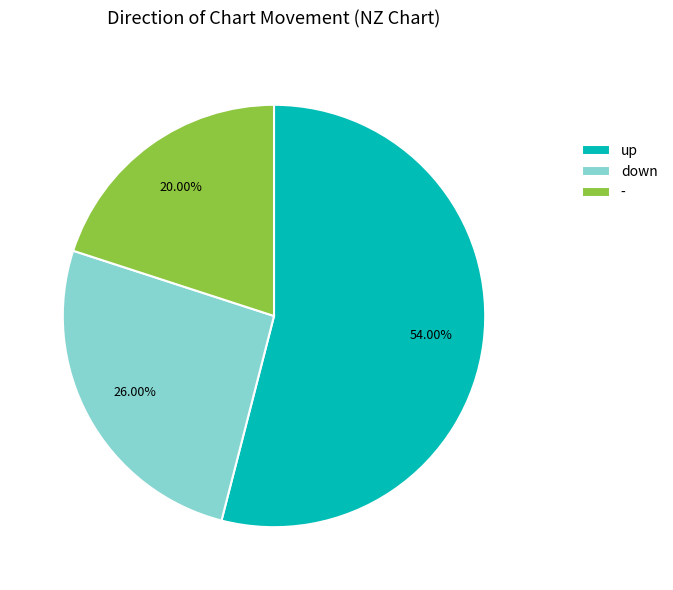

What is the total percentage of up and down?

80.0%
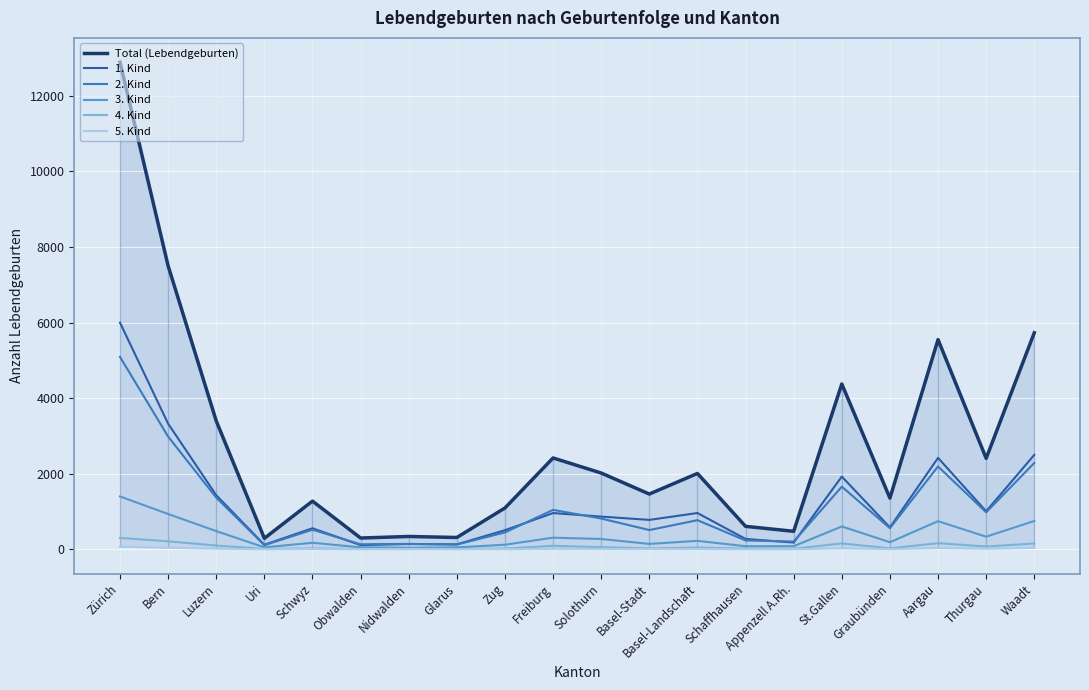

What is the minimum value shown in the chart?

1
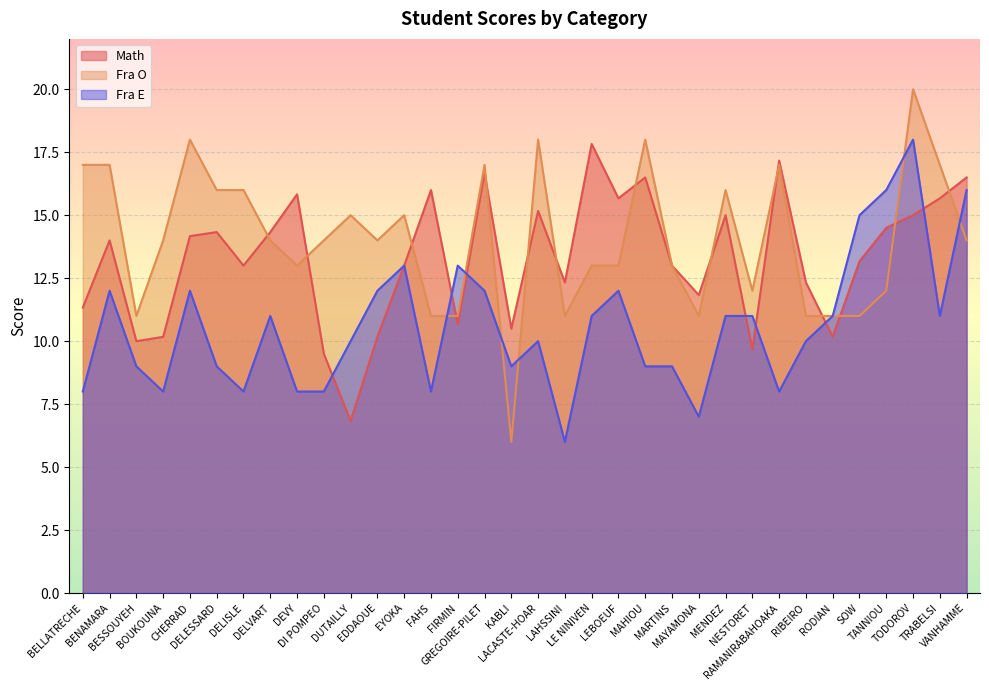

What is the label of the 2nd point from the left?

BENAMARA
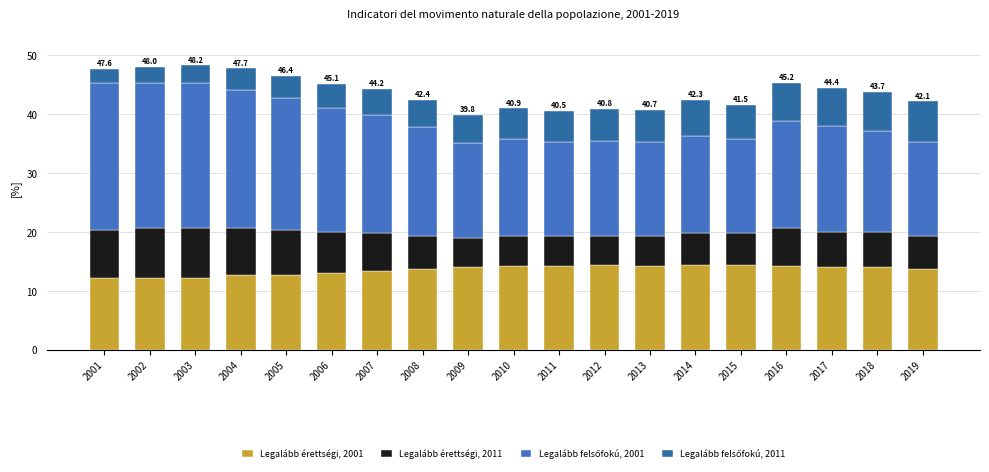

How many bars are there in total?

19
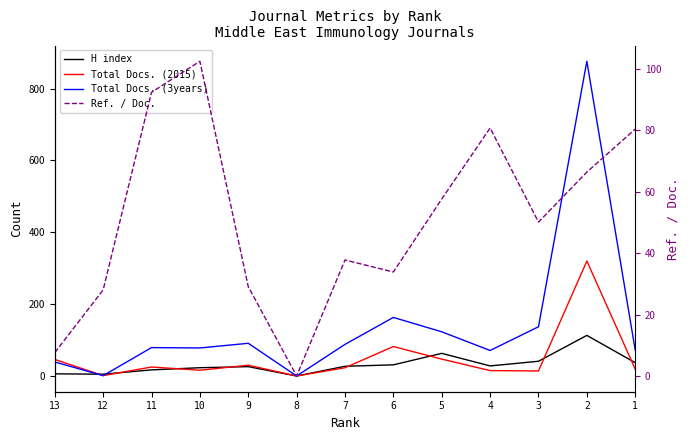

How many interior local valleys does the H index series have?

3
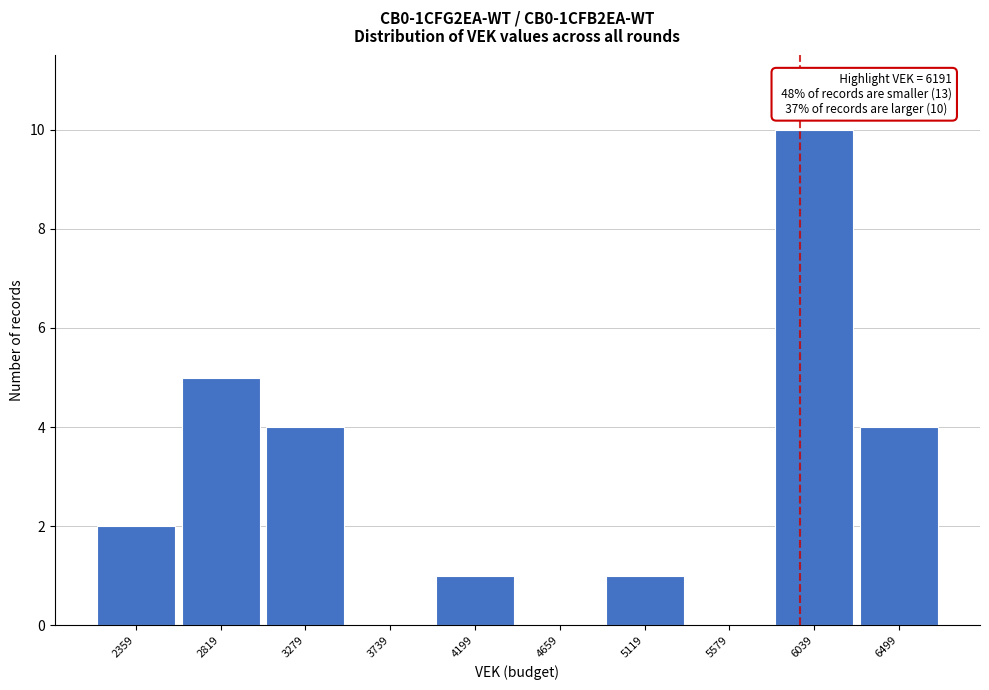

Reading left to right, extract all data points from this chart.

2359=2	2819=5	3279=4	3739=0	4199=1	4659=0	5119=1	5579=0	6039=10	6499=4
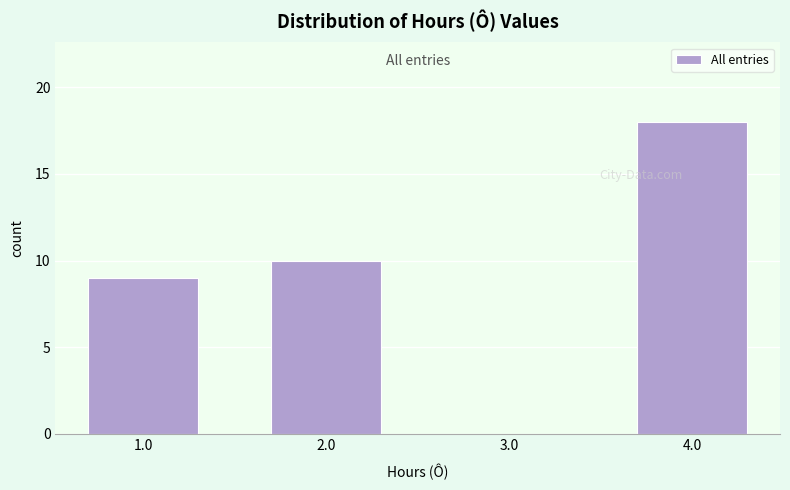

Reading left to right, transcribe all the data shown in this chart.

1.0=9	2.0=10	3.0=0	4.0=18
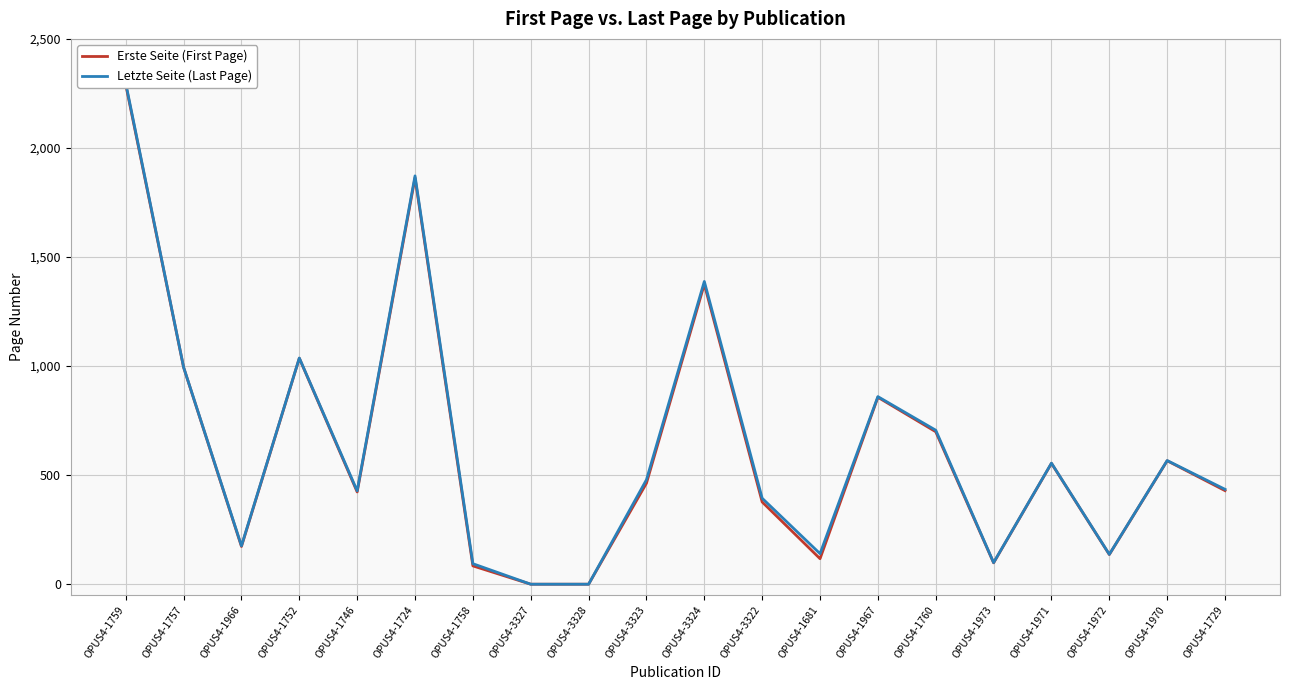

Is this an area chart (filled region under the line)?

No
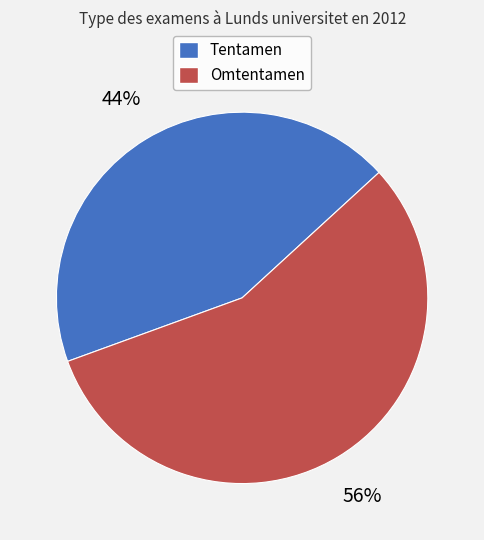

To the nearest percent, what is the combined percentage of Tentamen and Omtentamen?

100%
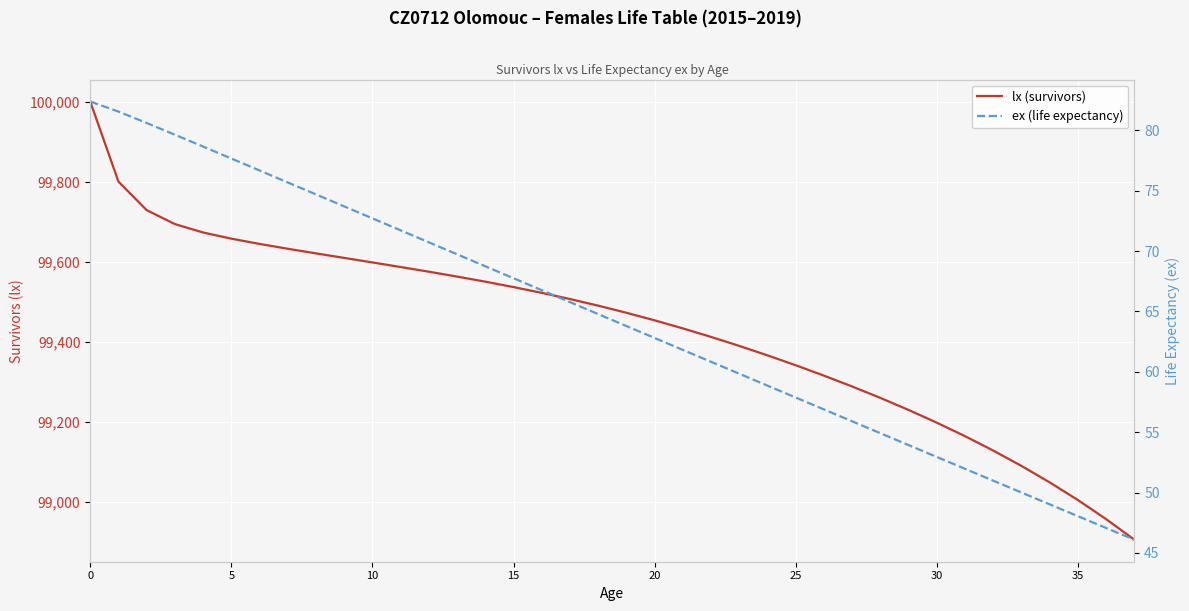

List the series in order of their peak value, lowest first.

ex (life expectancy), lx (survivors)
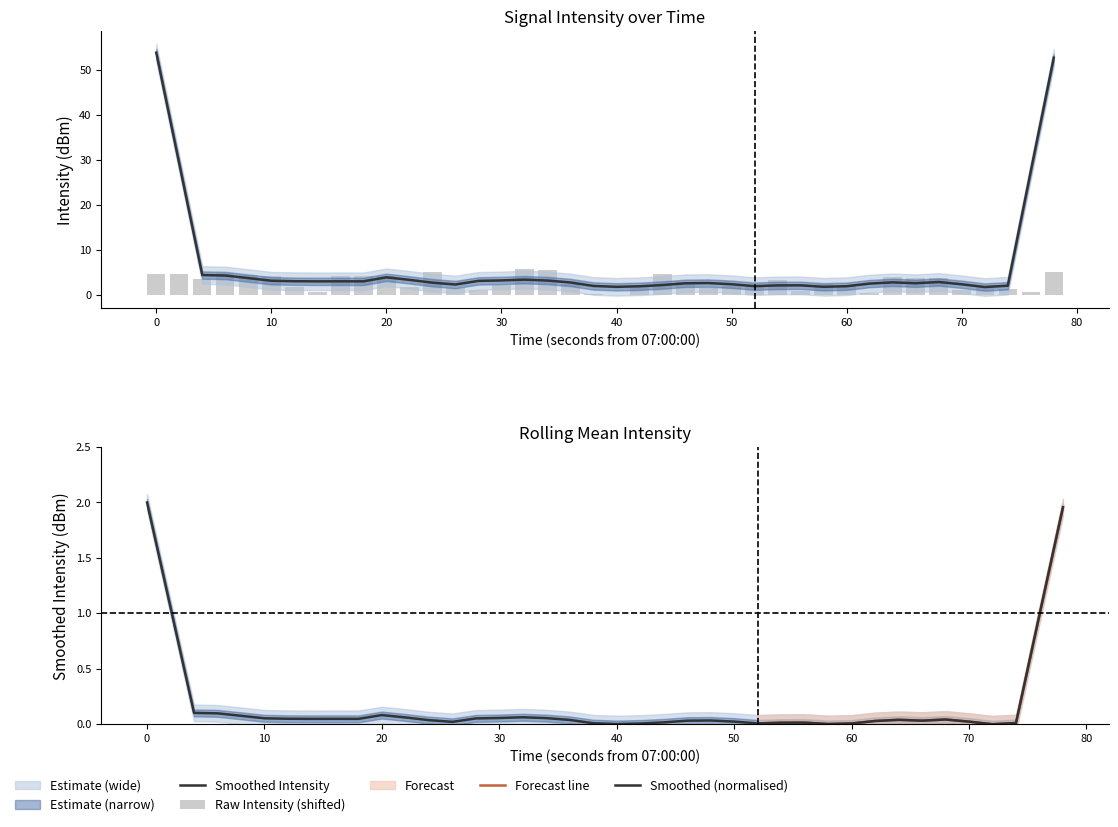

True or false: the data shows 4.6 at 27.

False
◇ ◇ ◇ ◇
- **Задание**: Перепишите все записи, заменив «chart» на «graph» и больше ничего не меняя. Изображения в ответ не включайте.

- **Решение**:
What is the total percentage of up and down?

80.0%

What is the minimum value shown in the graph?

1

What is the label of the 2nd point from the left?

BENAMARA

How many bars are there in total?

19

How many interior local valleys does the H index series have?

3

Reading left to right, extract all data points from this graph.

2359=2	2819=5	3279=4	3739=0	4199=1	4659=0	5119=1	5579=0	6039=10	6499=4

Reading left to right, transcribe all the data shown in this graph.

1.0=9	2.0=10	3.0=0	4.0=18

Is this an area graph (filled region under the line)?

No

To the nearest percent, what is the combined percentage of Tentamen and Omtentamen?

100%

List the series in order of their peak value, lowest first.

ex (life expectancy), lx (survivors)

True or false: the data shows 4.6 at 27.

False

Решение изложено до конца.